DIRECTIONS:
1. In the loan amortization text, switch "calculators" to "adding machines" and write out the passage starting at "Before computers and" and ending at "principal amortization method.".
2. List every phrase the loan amortization text sets in bold type.
═════ DOCUMENT EXCERPT
Before computers and calculators, that is, before it was easy to calculate a level payment amount, lenders frequently had lenders payoff loans using the fixed principal amortization method.

Why?

Determining the payment amount requires only simple arithmetic. To calculate the payment due, first, divide the principal loan amount by the number of payments in the term and then add the periodic interest.

These are the characteristics of a fixed principal loan or mortgage:

- Payment amount start higher than a "normal" loan.
- The loans feature a declining payment amount. As the borrower pays down the principal balance, the interest due each period is reduced and therefore the payment decreases over time.
- The principal amount paid each period is fixed. The principal paid on a $1,200 loan with a term of one year will always be $100.
**The borrower pays less total interest**- There may be a slight adjustment ("rounding") of the final payment so that the loan is brought to a 0 balance.

**Canadian Amortization Schedule**

The Canadian amortization method is the same as the "normal amortization method" except for one detail. When the user selects the Canadian method, the calculator automatically sets the payment frequency to monthly and the compounding frequency to semiannual.

A conventional loan typically uses the same frequency for both payments and compounding.

The Canadian method, because it uses less frequent interest compounding, results in a slightly lower scheduled payment amount because the interest due is somewhat less each period when compared to the interest charges owed under monthly compounding.

For more details, here's a A Guide to Mortgage Interest Calculations in Canada.

**Amortization with a Balloon Payment**

Occasionally, there are times when the terms of a loan call for a payment to be calculated on a 30-year payback but the loan will come due after five years of payments (for example).

Because the payment calculation uses a 30-year term, the balance of the loan will still be substantial relative to the starting balance when the term is up in five years, and the balance is due.

Creating an amortization schedule showing the balloon payment amount is simple with this calculator.

- First...
══════════
═════ EXCERPTED RECORDS
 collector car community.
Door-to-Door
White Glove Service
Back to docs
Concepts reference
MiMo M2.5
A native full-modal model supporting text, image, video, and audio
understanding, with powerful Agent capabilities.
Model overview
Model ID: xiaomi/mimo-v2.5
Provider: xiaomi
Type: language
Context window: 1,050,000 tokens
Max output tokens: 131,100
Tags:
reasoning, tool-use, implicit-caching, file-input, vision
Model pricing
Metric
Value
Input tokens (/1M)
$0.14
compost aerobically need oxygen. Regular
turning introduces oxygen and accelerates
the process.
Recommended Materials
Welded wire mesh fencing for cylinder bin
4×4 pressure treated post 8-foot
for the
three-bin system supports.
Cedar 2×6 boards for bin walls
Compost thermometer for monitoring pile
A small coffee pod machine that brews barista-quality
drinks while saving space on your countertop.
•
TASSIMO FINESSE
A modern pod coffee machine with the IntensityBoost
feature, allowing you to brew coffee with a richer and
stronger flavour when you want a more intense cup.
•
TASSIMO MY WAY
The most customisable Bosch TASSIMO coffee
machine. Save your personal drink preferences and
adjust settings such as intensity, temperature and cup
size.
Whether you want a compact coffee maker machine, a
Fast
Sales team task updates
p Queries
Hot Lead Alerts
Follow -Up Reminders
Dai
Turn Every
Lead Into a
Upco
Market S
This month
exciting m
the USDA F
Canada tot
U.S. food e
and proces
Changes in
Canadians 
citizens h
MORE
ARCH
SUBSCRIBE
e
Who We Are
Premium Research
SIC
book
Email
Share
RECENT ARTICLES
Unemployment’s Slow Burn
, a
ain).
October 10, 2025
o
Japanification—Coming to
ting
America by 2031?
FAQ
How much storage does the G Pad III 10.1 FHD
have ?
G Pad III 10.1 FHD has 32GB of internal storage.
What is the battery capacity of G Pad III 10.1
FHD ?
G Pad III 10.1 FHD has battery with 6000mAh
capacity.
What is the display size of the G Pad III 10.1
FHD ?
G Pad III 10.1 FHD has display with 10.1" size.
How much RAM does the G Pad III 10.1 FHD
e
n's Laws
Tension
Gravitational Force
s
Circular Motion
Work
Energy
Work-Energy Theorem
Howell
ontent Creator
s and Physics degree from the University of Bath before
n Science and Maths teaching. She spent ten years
══════════
═════ EXCERPTED RECORDS
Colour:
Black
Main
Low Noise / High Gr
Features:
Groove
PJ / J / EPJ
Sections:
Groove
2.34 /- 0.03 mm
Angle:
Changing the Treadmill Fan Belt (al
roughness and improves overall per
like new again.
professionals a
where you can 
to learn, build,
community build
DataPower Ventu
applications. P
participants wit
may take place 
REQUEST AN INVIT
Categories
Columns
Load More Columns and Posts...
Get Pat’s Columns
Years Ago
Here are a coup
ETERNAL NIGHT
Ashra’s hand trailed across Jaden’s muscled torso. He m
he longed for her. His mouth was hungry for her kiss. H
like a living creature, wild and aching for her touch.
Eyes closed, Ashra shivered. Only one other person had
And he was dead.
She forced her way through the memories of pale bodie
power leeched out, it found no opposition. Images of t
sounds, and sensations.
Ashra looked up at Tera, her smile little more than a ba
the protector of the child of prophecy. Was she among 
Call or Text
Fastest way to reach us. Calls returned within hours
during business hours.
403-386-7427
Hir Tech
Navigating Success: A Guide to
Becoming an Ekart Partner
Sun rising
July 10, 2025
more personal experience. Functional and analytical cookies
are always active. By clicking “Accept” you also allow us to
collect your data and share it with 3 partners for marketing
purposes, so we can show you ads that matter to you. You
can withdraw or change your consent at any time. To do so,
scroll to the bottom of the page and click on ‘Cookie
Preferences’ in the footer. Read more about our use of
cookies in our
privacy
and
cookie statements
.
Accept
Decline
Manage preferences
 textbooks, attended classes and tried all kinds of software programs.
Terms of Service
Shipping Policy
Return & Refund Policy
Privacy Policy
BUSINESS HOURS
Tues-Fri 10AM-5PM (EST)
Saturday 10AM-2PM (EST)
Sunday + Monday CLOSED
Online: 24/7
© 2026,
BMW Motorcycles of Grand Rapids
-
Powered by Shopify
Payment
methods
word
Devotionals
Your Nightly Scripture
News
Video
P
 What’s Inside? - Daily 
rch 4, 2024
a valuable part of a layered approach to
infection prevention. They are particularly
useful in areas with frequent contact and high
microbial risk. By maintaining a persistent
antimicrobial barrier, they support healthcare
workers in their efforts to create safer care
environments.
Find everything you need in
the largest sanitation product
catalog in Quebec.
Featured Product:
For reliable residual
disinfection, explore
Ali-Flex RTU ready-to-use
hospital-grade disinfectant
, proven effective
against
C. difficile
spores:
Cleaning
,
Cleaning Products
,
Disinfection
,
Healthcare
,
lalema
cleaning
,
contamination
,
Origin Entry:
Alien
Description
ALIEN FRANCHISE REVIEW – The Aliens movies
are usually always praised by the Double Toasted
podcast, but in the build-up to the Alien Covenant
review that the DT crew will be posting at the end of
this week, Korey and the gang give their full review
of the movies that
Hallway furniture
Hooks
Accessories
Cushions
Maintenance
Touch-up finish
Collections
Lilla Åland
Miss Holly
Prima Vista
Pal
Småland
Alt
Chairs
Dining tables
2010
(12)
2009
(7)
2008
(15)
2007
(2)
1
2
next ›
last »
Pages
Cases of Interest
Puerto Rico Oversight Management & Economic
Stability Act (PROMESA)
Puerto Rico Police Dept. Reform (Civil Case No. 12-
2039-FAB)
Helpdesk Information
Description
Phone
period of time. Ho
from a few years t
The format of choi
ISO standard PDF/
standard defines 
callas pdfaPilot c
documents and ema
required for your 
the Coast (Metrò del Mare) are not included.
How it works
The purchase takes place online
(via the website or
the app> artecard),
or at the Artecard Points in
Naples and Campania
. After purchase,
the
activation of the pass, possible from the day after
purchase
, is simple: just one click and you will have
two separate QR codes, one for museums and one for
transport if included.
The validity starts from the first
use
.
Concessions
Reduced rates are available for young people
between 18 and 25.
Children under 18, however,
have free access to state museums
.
══════════
═════ EXCERPTED RECORDS
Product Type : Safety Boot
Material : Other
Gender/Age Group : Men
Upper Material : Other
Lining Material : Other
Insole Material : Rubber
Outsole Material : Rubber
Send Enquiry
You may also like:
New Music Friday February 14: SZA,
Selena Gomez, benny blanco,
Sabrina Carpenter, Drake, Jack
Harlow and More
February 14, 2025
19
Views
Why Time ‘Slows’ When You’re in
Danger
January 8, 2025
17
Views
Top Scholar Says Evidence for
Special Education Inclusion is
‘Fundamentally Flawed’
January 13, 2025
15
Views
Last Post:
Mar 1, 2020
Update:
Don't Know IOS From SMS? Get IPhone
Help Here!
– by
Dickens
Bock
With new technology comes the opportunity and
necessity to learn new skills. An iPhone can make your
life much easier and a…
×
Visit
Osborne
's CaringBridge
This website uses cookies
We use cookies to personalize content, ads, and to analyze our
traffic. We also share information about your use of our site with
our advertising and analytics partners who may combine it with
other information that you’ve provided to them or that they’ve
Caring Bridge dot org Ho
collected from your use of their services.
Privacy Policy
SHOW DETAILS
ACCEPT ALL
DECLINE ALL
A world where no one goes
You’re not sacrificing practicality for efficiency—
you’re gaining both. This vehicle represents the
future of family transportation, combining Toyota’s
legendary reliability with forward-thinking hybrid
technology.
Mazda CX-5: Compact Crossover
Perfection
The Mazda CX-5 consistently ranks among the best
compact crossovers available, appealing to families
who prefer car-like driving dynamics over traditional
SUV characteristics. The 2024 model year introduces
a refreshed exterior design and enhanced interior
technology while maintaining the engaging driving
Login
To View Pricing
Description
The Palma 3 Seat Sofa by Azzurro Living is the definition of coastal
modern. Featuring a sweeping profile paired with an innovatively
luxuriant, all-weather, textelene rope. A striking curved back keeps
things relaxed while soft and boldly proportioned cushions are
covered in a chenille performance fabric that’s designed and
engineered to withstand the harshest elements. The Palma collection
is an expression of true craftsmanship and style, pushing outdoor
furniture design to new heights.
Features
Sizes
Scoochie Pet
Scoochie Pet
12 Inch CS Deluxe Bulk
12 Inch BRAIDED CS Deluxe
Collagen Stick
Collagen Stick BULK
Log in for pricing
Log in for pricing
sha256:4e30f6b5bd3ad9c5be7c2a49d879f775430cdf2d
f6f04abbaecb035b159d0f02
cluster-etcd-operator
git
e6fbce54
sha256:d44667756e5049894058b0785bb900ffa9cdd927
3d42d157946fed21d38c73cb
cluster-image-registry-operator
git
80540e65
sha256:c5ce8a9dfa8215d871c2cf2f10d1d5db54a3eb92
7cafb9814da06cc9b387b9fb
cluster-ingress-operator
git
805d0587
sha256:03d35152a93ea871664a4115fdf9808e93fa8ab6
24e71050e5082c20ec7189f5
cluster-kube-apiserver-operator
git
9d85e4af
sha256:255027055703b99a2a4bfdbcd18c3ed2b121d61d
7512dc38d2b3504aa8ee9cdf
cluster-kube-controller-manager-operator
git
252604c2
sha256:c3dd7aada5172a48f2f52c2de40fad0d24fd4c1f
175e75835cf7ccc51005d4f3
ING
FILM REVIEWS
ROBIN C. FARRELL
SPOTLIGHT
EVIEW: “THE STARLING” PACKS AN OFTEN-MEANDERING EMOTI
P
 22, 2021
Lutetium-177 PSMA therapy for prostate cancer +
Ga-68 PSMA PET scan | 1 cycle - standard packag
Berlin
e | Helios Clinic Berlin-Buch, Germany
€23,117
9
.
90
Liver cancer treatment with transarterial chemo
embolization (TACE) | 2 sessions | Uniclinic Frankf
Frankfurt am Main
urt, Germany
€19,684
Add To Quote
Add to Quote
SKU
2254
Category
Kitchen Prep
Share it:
══════════
EXERCISE RESPONSES:
1.
Before computers and adding machines, that is, before it was easy to calculate a level payment amount, lenders frequently had lenders payoff loans using the fixed principal amortization method.

2.
- The borrower pays less total interest
- Canadian Amortization Schedule
- Amortization with a Balloon Payment